5 Things Steven Seagal Taught Us on Lawman


Steven Seagal: Lawman has its detractors (Hello, Jefferson Parish Sheriff's Office, and thank you for the comments!), but the new "real-life" A&E cop drama featuring the star of Out for Justice as a zen-mastering Louisiana policeman is watchable, at least. Tracking down baddies with a charging squad and a boom mic remains a recyclable TV feast. But better yet, this series comes packed with plenty of Seagal teachings that deserve a textbook all its own.

1. Three things that indicate you're dealing with a bad guy: "A cock of the head, a foot planted forward or back, a flick of the wrist."

After touting that he "sees things for what they are" as a member of the Jefferson Parish squad, Seagal listed these three indicators as dangerous suspect qualities. Rebuttal: He could just be a novice billiards shooter, Steven.
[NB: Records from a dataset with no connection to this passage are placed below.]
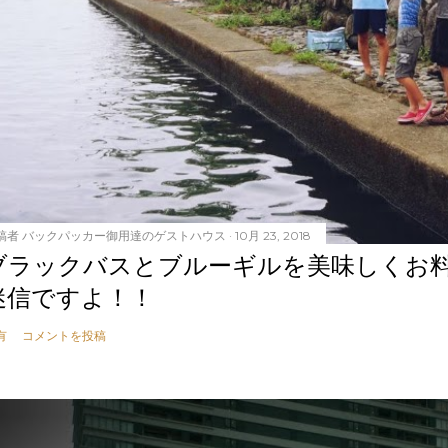
稿者
バックパッカー御用達のゲストハウス
10月 23, 2018
ブラックバスとブルーギルを美味しくお
迷信ですよ！！
有
コメントを投稿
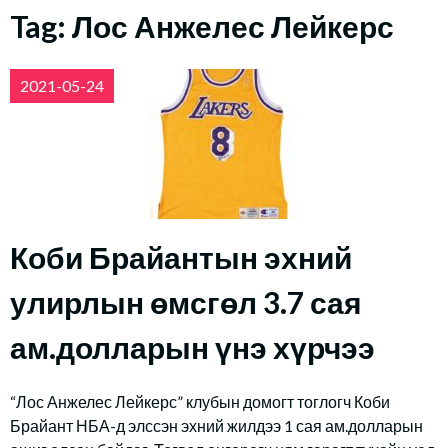
Tag:
Лос Анжелес Лейкерс
2021-05-24
Коби Брайантын эхний
улирлын өмсгөл 3.7 сая
ам.долларын үнэ хүрчээ
“Лос Анжелес Лейкерс” клубын домогт тоглогч Коби
Брайант НБА-д элссэн эхний жилдээ 1 сая ам.долларын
2. Don't fight the recoil of the weapon, but move to become one with the weapon and let it become an extension of your body.

While assisting a less-than-zen patrolman with his marksman skills, Seagal's voice dropped an octave as he relayed these helpful words. Cliched though his lesson sounds, it's also standard: This sentiment is nearly a summation of the classic text Zen and the Art of Archery by Eugen Herrigel. Coincidentally, the same book is used to teach fundamental acting techniques -- the ones thoroughly avoided in Executive Decision.

3. A 270-caliber is a very, very fast round. Goes through most vests. It's a big enemy of the police.

Noted! Our hero plucked one of these gold bullets from a man tracked down in a gigantic, 946-car bust.

4. [Holding a mask taken from a suspect] This is a marking of someone who's fixing to do bad things.

Or the marking of someone who wants to play "masquerade billiards," Steven! My days as an English snooker hound are coming back to me.

5. Martial arts masters are trained to remain calm in the face of adversity and diversity.

Another almost-direct quote. While I'm sure this is true, perhaps the wording here could've been better. I'm picturing "diversity" as my seventh-grade health book seemed to define it: black people, the elderly and amputees. Now every time I watch The Glimmer Man, I'll think of how calm Steve looks around Keenan Ivory-Wayans.